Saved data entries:
--------------------------------

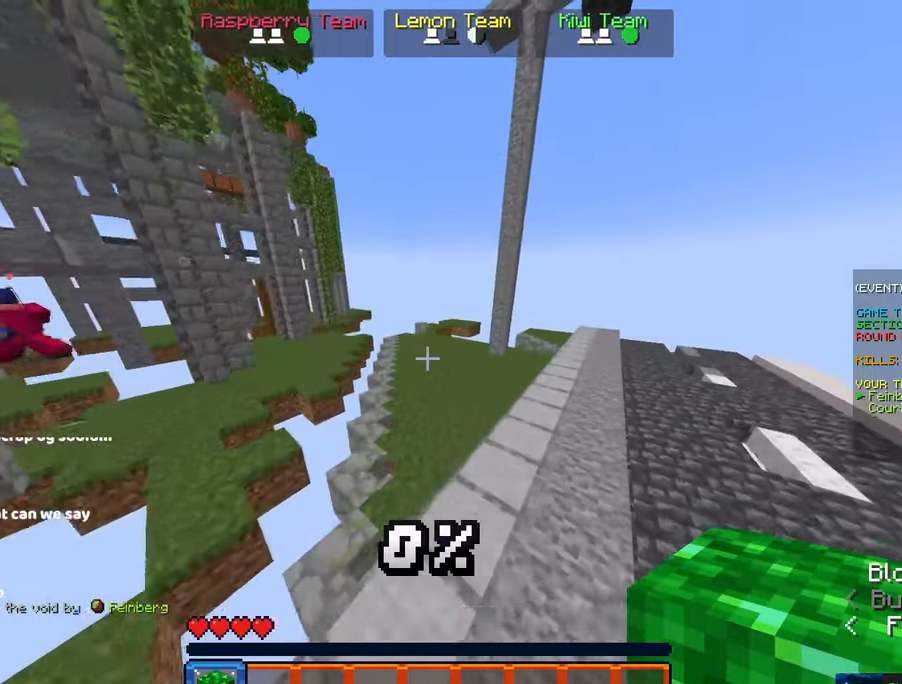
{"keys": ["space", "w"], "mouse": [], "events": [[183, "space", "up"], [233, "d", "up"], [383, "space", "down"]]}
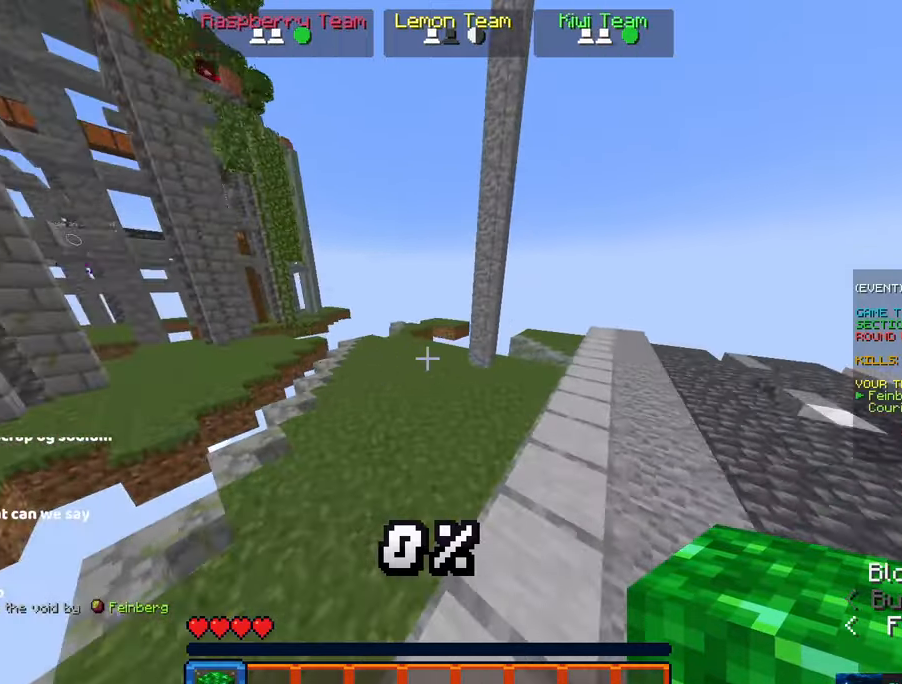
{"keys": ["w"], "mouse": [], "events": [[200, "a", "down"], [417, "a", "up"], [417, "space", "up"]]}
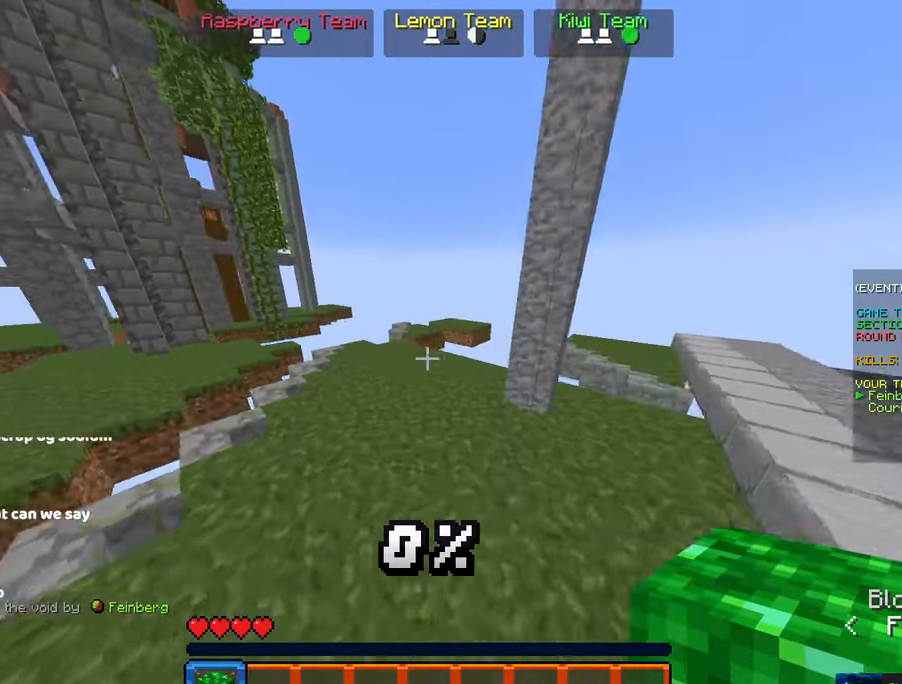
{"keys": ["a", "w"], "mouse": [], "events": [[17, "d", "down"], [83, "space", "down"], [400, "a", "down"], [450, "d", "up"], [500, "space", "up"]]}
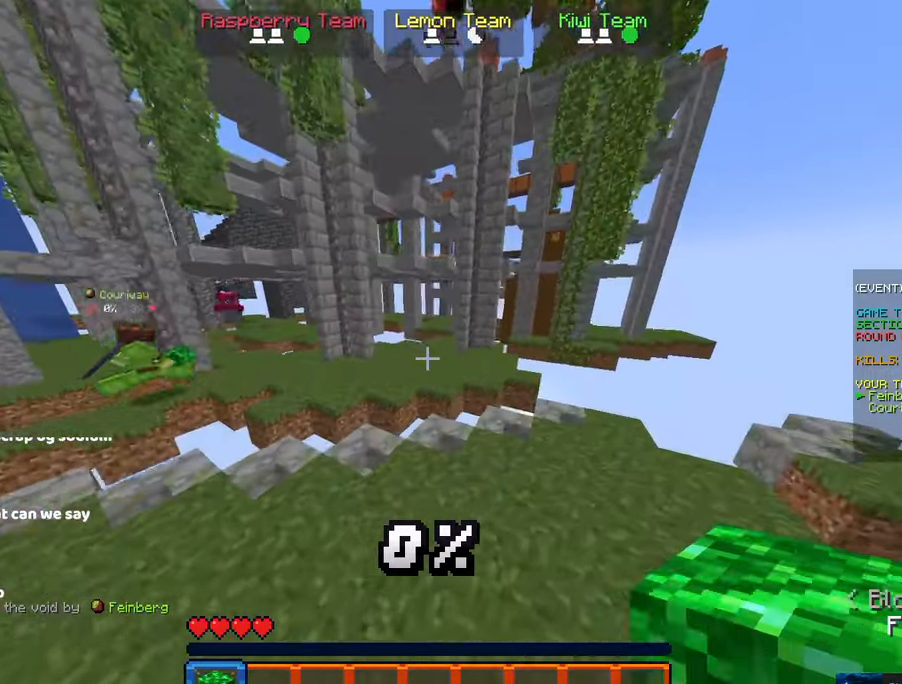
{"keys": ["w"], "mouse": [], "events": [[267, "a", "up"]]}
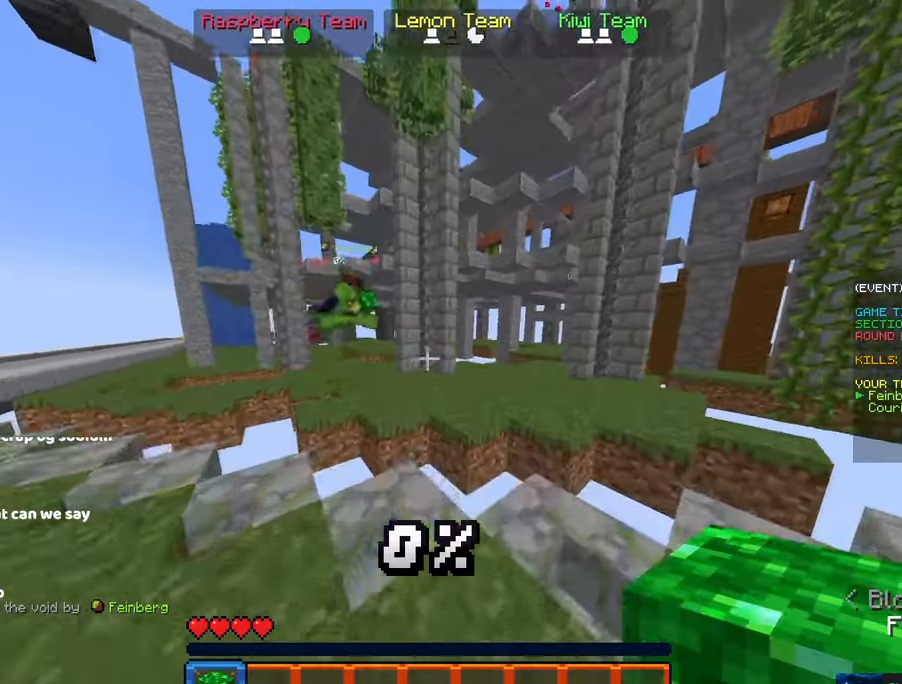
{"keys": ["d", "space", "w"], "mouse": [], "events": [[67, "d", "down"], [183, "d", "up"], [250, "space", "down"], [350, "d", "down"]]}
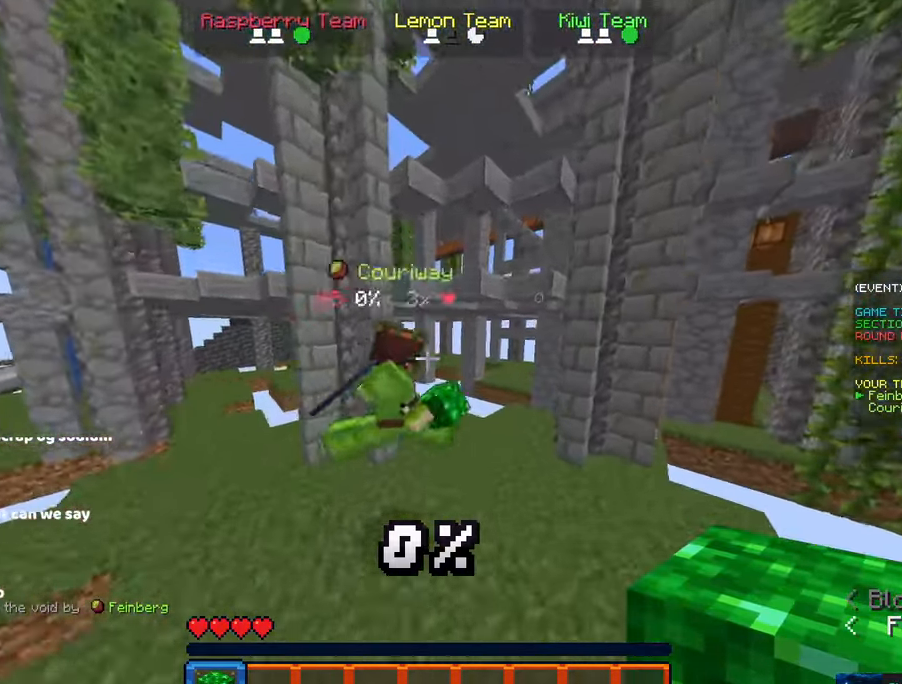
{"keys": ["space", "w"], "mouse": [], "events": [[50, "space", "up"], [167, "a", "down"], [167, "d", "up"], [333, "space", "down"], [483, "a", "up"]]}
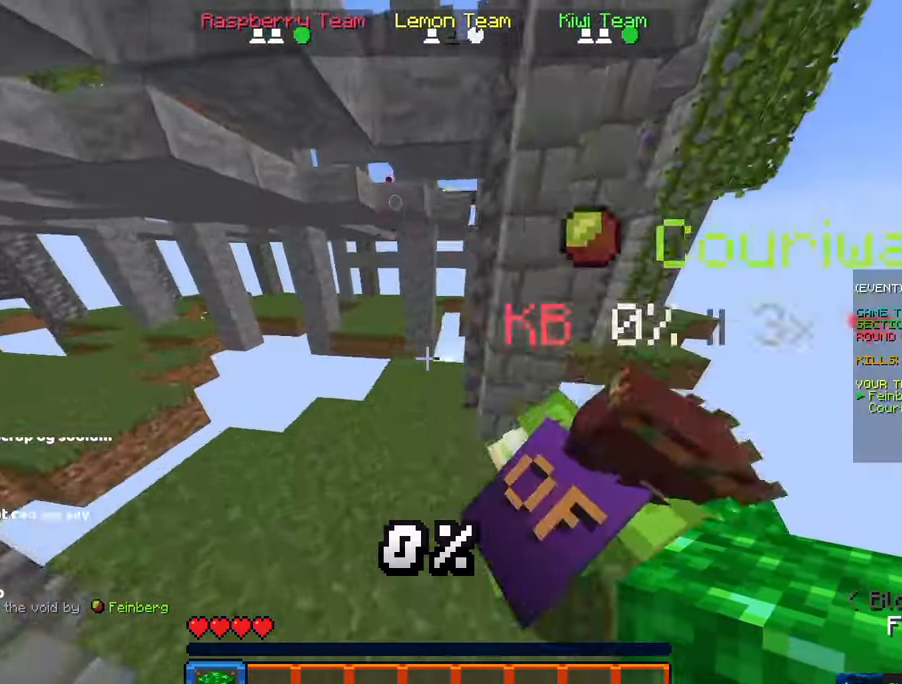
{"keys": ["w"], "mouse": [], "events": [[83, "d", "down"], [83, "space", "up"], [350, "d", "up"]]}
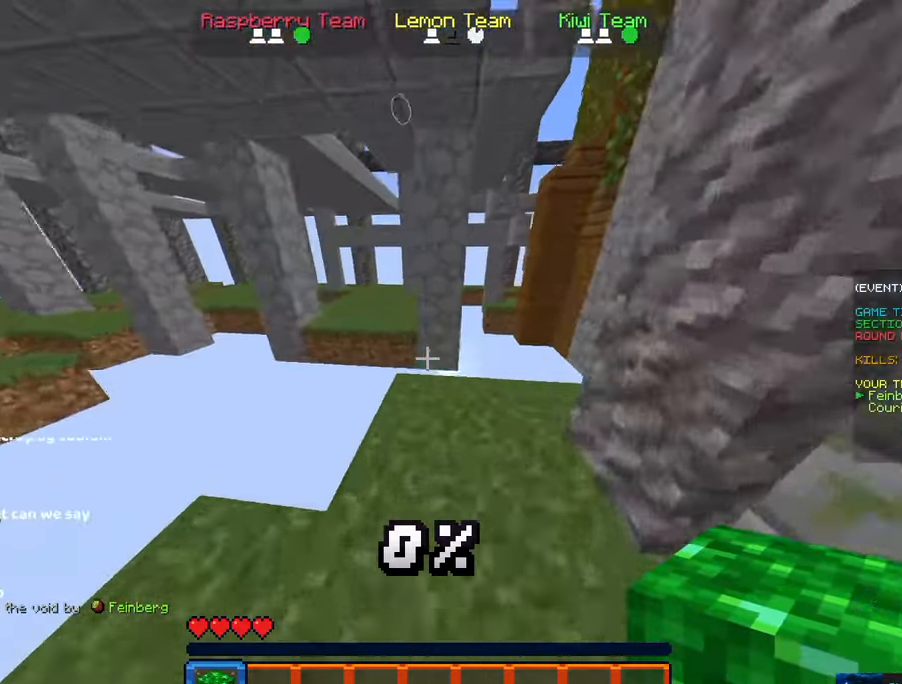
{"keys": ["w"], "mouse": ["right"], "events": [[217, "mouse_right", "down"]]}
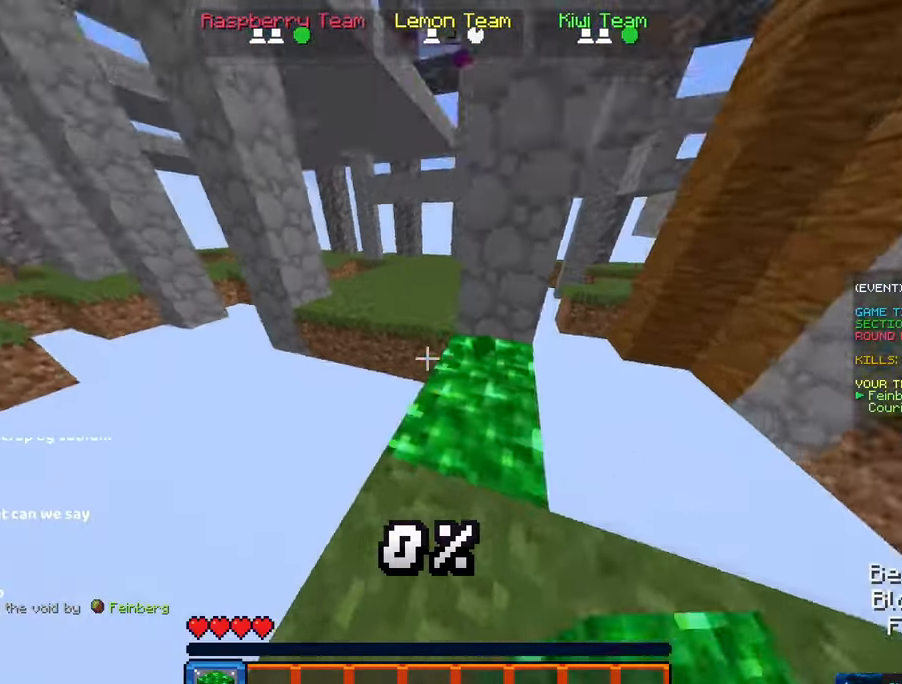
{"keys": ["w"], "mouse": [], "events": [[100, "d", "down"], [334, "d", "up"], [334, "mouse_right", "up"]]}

--------------------------------

→ What needs to be done: Write out the data word for word. Any picture is to be skipped.

→ Exercise answer:
{"keys": ["space", "w"], "mouse": [], "events": [[183, "space", "up"], [233, "d", "up"], [383, "space", "down"]]}
{"keys": ["w"], "mouse": [], "events": [[200, "a", "down"], [417, "a", "up"], [417, "space", "up"]]}
{"keys": ["a", "w"], "mouse": [], "events": [[17, "d", "down"], [83, "space", "down"], [400, "a", "down"], [450, "d", "up"], [500, "space", "up"]]}
{"keys": ["w"], "mouse": [], "events": [[267, "a", "up"]]}
{"keys": ["d", "space", "w"], "mouse": [], "events": [[67, "d", "down"], [183, "d", "up"], [250, "space", "down"], [350, "d", "down"]]}
{"keys": ["space", "w"], "mouse": [], "events": [[50, "space", "up"], [167, "a", "down"], [167, "d", "up"], [333, "space", "down"], [483, "a", "up"]]}
{"keys": ["w"], "mouse": [], "events": [[83, "d", "down"], [83, "space", "up"], [350, "d", "up"]]}
{"keys": ["w"], "mouse": ["right"], "events": [[217, "mouse_right", "down"]]}
{"keys": ["w"], "mouse": [], "events": [[100, "d", "down"], [334, "d", "up"], [334, "mouse_right", "up"]]}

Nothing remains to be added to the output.